┏━━

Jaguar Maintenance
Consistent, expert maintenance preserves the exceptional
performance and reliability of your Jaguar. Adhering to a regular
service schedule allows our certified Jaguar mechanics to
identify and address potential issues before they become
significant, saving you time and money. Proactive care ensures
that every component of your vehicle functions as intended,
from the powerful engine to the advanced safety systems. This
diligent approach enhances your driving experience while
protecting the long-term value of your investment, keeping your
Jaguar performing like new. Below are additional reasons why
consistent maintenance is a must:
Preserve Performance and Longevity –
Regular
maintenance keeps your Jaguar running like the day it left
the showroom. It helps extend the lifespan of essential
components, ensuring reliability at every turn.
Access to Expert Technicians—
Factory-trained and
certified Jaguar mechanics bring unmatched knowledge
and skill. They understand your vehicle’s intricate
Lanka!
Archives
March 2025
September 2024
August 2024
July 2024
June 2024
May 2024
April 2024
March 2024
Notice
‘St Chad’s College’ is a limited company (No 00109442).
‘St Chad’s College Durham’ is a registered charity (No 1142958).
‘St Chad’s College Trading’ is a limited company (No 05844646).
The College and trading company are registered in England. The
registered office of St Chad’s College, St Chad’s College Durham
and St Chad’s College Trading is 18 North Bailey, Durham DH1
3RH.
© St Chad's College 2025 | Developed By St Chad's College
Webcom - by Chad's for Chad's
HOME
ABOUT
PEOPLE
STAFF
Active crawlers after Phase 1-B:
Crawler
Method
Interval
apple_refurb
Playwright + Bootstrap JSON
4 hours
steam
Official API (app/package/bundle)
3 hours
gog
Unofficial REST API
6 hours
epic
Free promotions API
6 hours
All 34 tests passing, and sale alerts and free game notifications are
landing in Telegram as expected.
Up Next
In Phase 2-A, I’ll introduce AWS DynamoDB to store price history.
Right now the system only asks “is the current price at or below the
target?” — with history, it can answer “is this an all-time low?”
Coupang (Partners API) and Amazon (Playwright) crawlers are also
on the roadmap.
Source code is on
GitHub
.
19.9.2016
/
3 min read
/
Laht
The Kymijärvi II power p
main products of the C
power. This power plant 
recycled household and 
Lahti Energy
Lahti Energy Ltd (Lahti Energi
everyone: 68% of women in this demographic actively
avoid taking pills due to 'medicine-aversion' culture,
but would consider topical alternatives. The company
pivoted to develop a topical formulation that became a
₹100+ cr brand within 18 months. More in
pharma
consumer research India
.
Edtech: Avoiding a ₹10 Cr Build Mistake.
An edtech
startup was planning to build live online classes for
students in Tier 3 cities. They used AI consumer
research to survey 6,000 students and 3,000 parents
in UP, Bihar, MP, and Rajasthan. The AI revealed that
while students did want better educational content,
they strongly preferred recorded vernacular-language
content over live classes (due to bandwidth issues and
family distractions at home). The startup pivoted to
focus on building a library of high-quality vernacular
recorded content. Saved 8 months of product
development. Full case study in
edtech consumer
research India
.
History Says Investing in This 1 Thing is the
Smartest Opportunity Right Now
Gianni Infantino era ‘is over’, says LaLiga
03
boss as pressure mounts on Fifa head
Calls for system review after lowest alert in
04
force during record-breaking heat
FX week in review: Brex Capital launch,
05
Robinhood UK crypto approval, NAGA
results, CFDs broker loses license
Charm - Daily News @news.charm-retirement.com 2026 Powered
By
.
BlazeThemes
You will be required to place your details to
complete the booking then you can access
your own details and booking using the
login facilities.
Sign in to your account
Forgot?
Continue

┗━━

◆ TASK TO CARRY OUT
Copy all of the material word for word.

◆ ANSWER SPACE
Jaguar Maintenance
Consistent, expert maintenance preserves the exceptional
performance and reliability of your Jaguar. Adhering to a regular
service schedule allows our certified Jaguar mechanics to
identify and address potential issues before they become
significant, saving you time and money. Proactive care ensures
that every component of your vehicle functions as intended,
from the powerful engine to the advanced safety systems. This
diligent approach enhances your driving experience while
protecting the long-term value of your investment, keeping your
Jaguar performing like new. Below are additional reasons why
consistent maintenance is a must:
Preserve Performance and Longevity –
Regular
maintenance keeps your Jaguar running like the day it left
the showroom. It helps extend the lifespan of essential
components, ensuring reliability at every turn.
Access to Expert Technicians—
Factory-trained and
certified Jaguar mechanics bring unmatched knowledge
and skill. They understand your vehicle’s intricate
Lanka!
Archives
March 2025
September 2024
August 2024
July 2024
June 2024
May 2024
April 2024
March 2024
Notice
‘St Chad’s College’ is a limited company (No 00109442).
‘St Chad’s College Durham’ is a registered charity (No 1142958).
‘St Chad’s College Trading’ is a limited company (No 05844646).
The College and trading company are registered in England. The
registered office of St Chad’s College, St Chad’s College Durham
and St Chad’s College Trading is 18 North Bailey, Durham DH1
3RH.
© St Chad's College 2025 | Developed By St Chad's College
Webcom - by Chad's for Chad's
HOME
ABOUT
PEOPLE
STAFF
Active crawlers after Phase 1-B:
Crawler
Method
Interval
apple_refurb
Playwright + Bootstrap JSON
4 hours
steam
Official API (app/package/bundle)
3 hours
gog
Unofficial REST API
6 hours
epic
Free promotions API
6 hours
All 34 tests passing, and sale alerts and free game notifications are
landing in Telegram as expected.
Up Next
In Phase 2-A, I’ll introduce AWS DynamoDB to store price history.
Right now the system only asks “is the current price at or below the
target?” — with history, it can answer “is this an all-time low?”
Coupang (Partners API) and Amazon (Playwright) crawlers are also
on the roadmap.
Source code is on
GitHub
.
19.9.2016
/
3 min read
/
Laht
The Kymijärvi II power p
main products of the C
power. This power plant 
recycled household and 
Lahti Energy
Lahti Energy Ltd (Lahti Energi
everyone: 68% of women in this demographic actively
avoid taking pills due to 'medicine-aversion' culture,
but would consider topical alternatives. The company
pivoted to develop a topical formulation that became a
₹100+ cr brand within 18 months. More in
pharma
consumer research India
.
Edtech: Avoiding a ₹10 Cr Build Mistake.
An edtech
startup was planning to build live online classes for
students in Tier 3 cities. They used AI consumer
research to survey 6,000 students and 3,000 parents
in UP, Bihar, MP, and Rajasthan. The AI revealed that
while students did want better educational content,
they strongly preferred recorded vernacular-language
content over live classes (due to bandwidth issues and
family distractions at home). The startup pivoted to
focus on building a library of high-quality vernacular
recorded content. Saved 8 months of product
development. Full case study in
edtech consumer
research India
.
History Says Investing in This 1 Thing is the
Smartest Opportunity Right Now
Gianni Infantino era ‘is over’, says LaLiga
03
boss as pressure mounts on Fifa head
Calls for system review after lowest alert in
04
force during record-breaking heat
FX week in review: Brex Capital launch,
05
Robinhood UK crypto approval, NAGA
results, CFDs broker loses license
Charm - Daily News @news.charm-retirement.com 2026 Powered
By
.
BlazeThemes
You will be required to place your details to
complete the booking then you can access
your own details and booking using the
login facilities.
Sign in to your account
Forgot?
Continue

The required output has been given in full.